> **Task brief**
Going through the data below, copy out each line where the word "TRIANGLE" shows up.

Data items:
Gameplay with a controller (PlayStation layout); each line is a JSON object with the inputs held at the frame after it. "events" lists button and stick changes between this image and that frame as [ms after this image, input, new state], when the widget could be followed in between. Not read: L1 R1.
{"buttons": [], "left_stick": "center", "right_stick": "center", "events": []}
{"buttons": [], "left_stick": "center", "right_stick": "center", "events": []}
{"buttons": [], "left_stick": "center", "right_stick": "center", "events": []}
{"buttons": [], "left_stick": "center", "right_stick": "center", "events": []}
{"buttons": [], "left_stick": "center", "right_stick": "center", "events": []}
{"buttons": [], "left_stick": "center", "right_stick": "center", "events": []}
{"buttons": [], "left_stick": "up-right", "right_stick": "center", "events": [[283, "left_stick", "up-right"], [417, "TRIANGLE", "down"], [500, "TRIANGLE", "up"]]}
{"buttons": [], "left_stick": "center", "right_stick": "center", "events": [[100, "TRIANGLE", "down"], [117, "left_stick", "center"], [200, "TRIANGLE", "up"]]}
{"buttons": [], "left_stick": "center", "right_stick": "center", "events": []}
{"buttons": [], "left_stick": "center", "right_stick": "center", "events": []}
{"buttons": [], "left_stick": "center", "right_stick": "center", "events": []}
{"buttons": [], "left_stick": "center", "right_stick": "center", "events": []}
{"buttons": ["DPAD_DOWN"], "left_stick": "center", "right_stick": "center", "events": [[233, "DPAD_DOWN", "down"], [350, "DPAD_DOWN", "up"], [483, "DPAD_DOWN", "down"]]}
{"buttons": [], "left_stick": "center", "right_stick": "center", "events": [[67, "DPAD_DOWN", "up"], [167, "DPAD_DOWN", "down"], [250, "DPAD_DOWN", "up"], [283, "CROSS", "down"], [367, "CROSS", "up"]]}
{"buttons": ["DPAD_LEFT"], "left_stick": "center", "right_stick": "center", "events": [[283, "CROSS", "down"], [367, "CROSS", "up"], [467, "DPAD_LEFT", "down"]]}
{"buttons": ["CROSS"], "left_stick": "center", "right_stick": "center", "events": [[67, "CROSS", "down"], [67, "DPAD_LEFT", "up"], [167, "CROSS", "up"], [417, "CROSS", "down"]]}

> **Answer to the exercise**
{"buttons": [], "left_stick": "up-right", "right_stick": "center", "events": [[283, "left_stick", "up-right"], [417, "TRIANGLE", "down"], [500, "TRIANGLE", "up"]]}
{"buttons": [], "left_stick": "center", "right_stick": "center", "events": [[100, "TRIANGLE", "down"], [117, "left_stick", "center"], [200, "TRIANGLE", "up"]]}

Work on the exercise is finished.